[PROBLEM TO SOLVE]: Every entry must reappear in your answer exactly as written, though its pictures must not.

(Dataset entries)
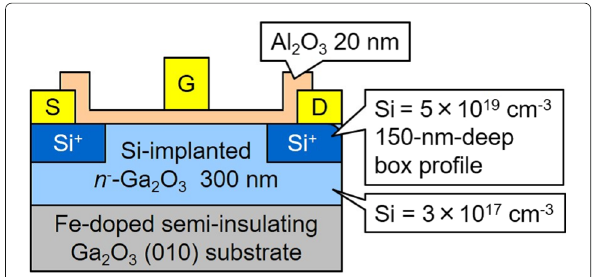
Fig. 10 Schematic cross section of D-mode Ga 2 O 3 MOSFET. Adapted with permission [87]. Copyright 2013, IEEE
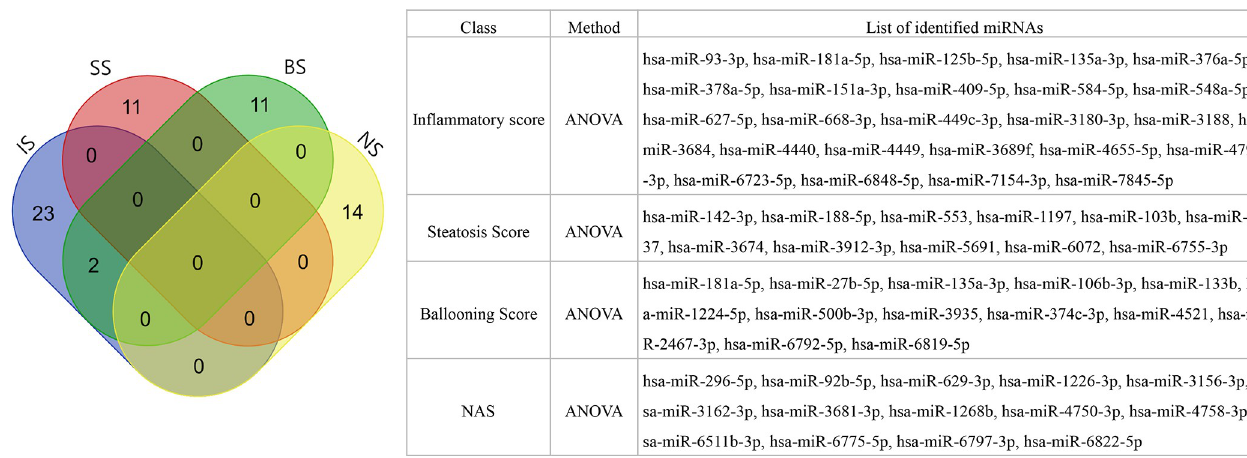
Fig 2. Venn diagram of the miRNAs identified in each of the four variables by analysis of variance (ANOVA). Each identified miRNA is listed in the table. IS, inflammatory score; SS, steatosis score; BS, ballooning score; NAS, nonalcoholic fatty liver disease (NAFLD) activity score.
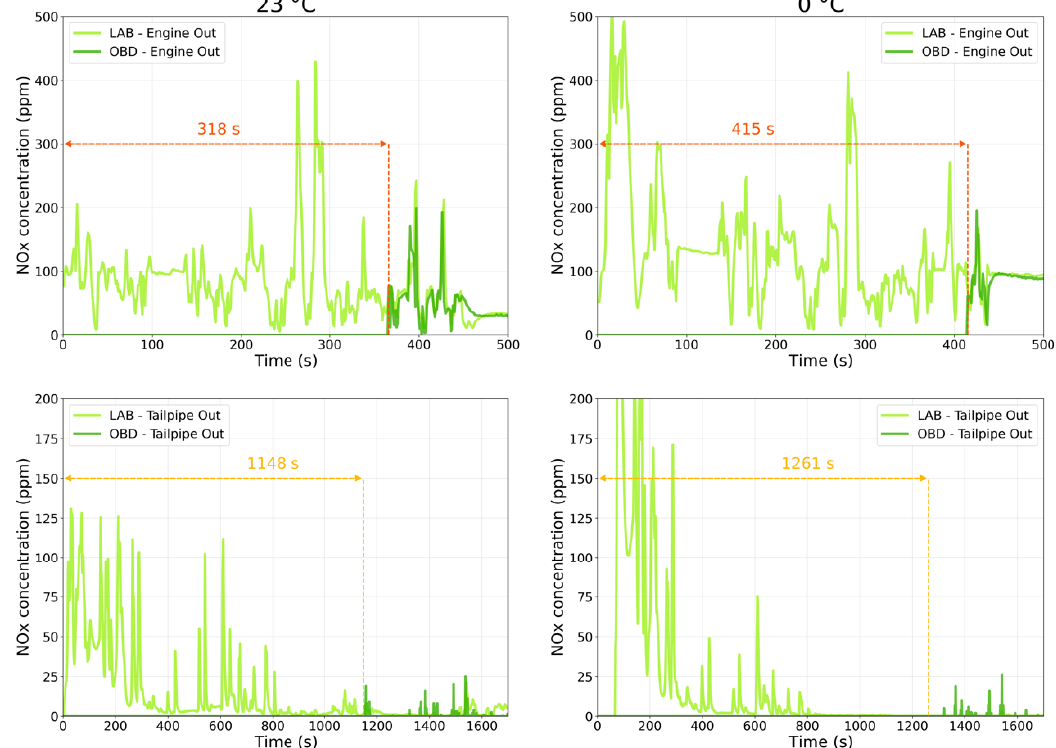
Figure 3. Top panels: engine-out NOx concentration signals from the OBD port and as measured in the laboratory (LAB) at 23 °C and 0 °C. Bottom panels: tailpipe-out NOx concentration signals from the OBD port and as measured in the laboratory (LAB) at 23 °C and 0 °C.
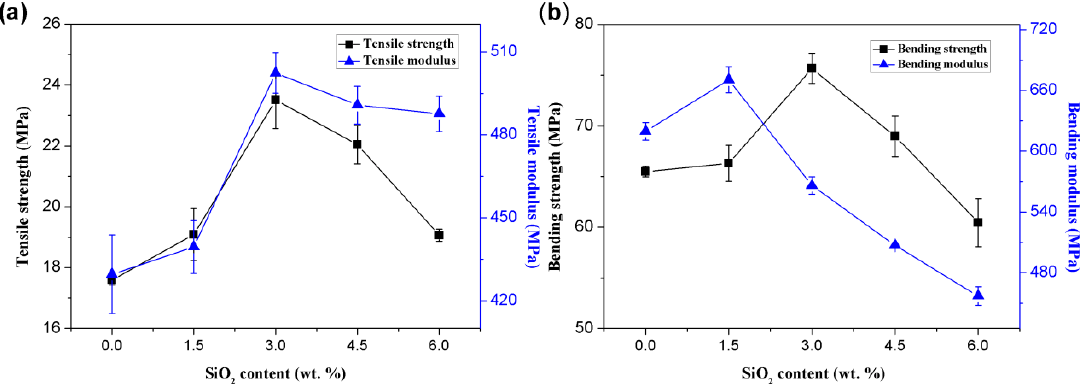
Figure 4. The mechanical properties of RHNS/PHBV composites: ( a ) tensile strength and tensile modulus and ( b ) bending strength and flexural modulus.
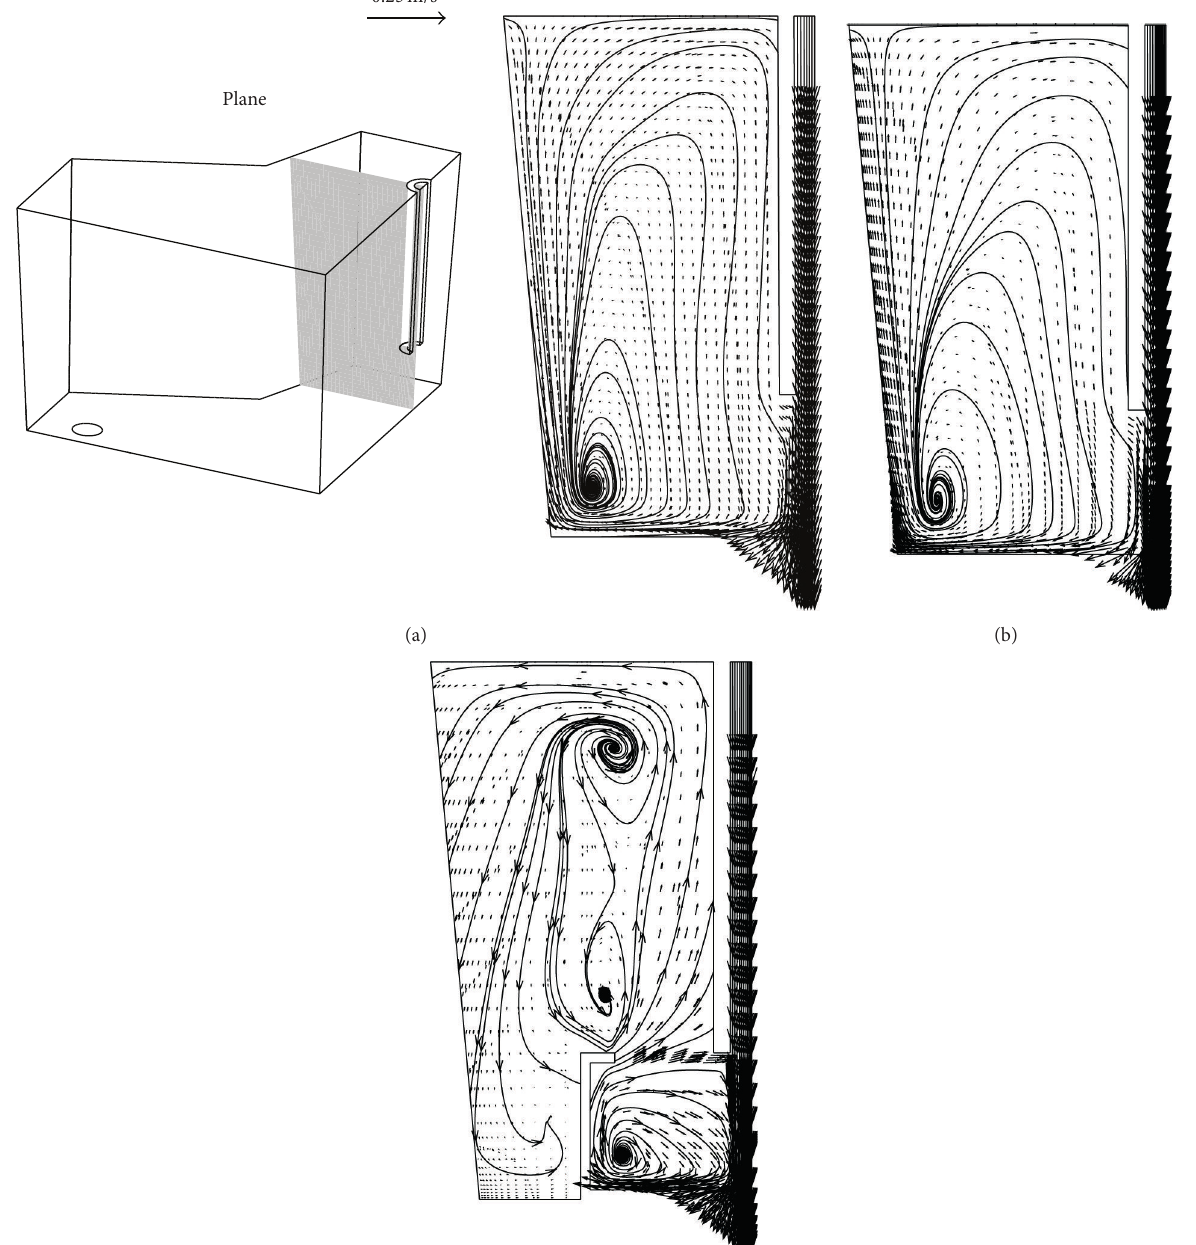
Figure 8: Predicted metal flow field in tundish for all cases: (a) Case I, (b) Case II, and (c) Case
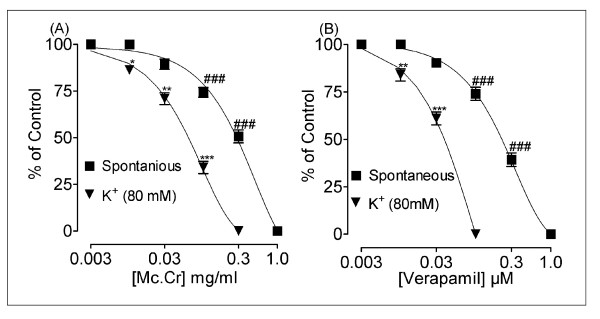
Inhibitory effect of the (A) Mc.Cr and (B) verapamil on spontaneous and high K+-induced contractions in isolated rabbit jejunum preparations ###P < 0.001; shows a comparison of concentration-dependent effects (specified effect compared with the effect of preceding dose) on spontaneous contractions, whereas **P < 0.01; ***P < 0.001; show comparisons of relaxant effects on K+ (80 mM)-induced contractions.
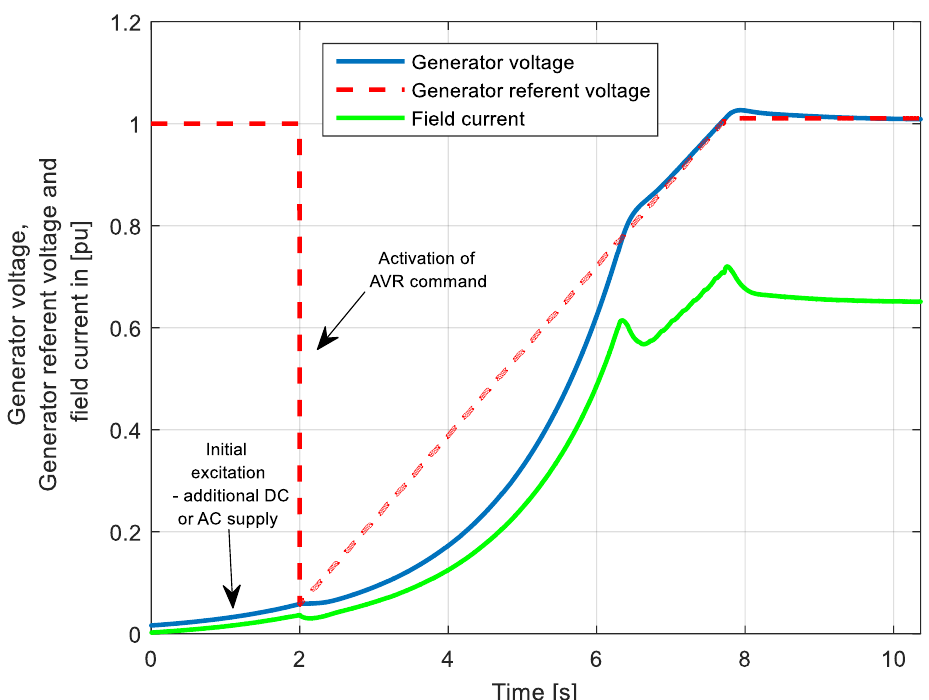
Figure 5. Experimentally measured generator voltage, generator referent voltage, and field voltage during starting excitation in the AVR shunt mode.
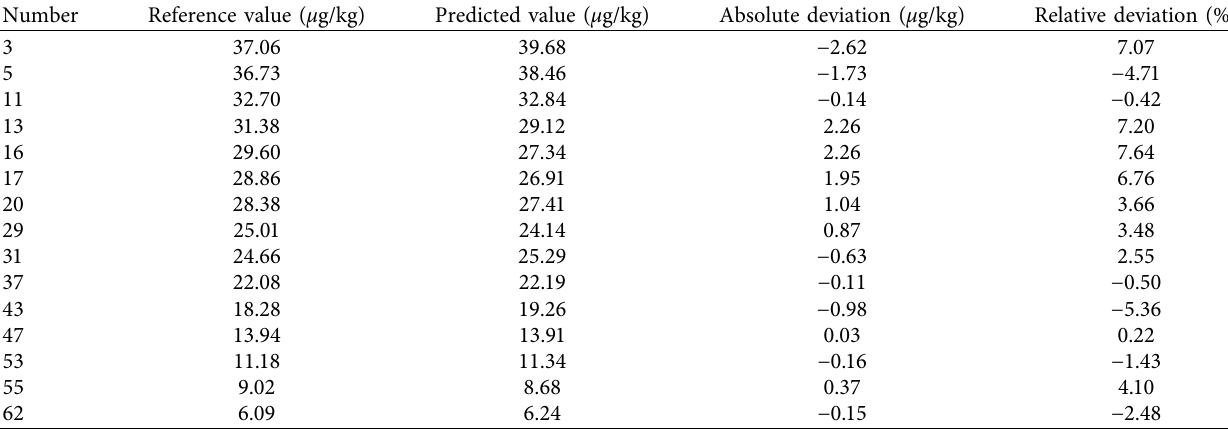
Table 4: The results of external verification of the quantitative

[EXPECTED OUTPUT]:
Fig. 10 Schematic cross section of D-mode Ga 2 O 3 MOSFET. Adapted with permission [87]. Copyright 2013, IEEE
Fig 2. Venn diagram of the miRNAs identified in each of the four variables by analysis of variance (ANOVA). Each identified miRNA is listed in the table. IS, inflammatory score; SS, steatosis score; BS, ballooning score; NAS, nonalcoholic fatty liver disease (NAFLD) activity score.
Figure 3. Top panels: engine-out NOx concentration signals from the OBD port and as measured in the laboratory (LAB) at 23 °C and 0 °C. Bottom panels: tailpipe-out NOx concentration signals from the OBD port and as measured in the laboratory (LAB) at 23 °C and 0 °C.
Figure 4. The mechanical properties of RHNS/PHBV composites: ( a ) tensile strength and tensile modulus and ( b ) bending strength and flexural modulus.
Figure 8: Predicted metal flow field in tundish for all cases: (a) Case I, (b) Case II, and (c) Case
Inhibitory effect of the (A) Mc.Cr and (B) verapamil on spontaneous and high K+-induced contractions in isolated rabbit jejunum preparations ###P < 0.001; shows a comparison of concentration-dependent effects (specified effect compared with the effect of preceding dose) on spontaneous contractions, whereas **P < 0.01; ***P < 0.001; show comparisons of relaxant effects on K+ (80 mM)-induced contractions.
Figure 5. Experimentally measured generator voltage, generator referent voltage, and field voltage during starting excitation in the AVR shunt mode.
Table 4: The results of external verification of the quantitative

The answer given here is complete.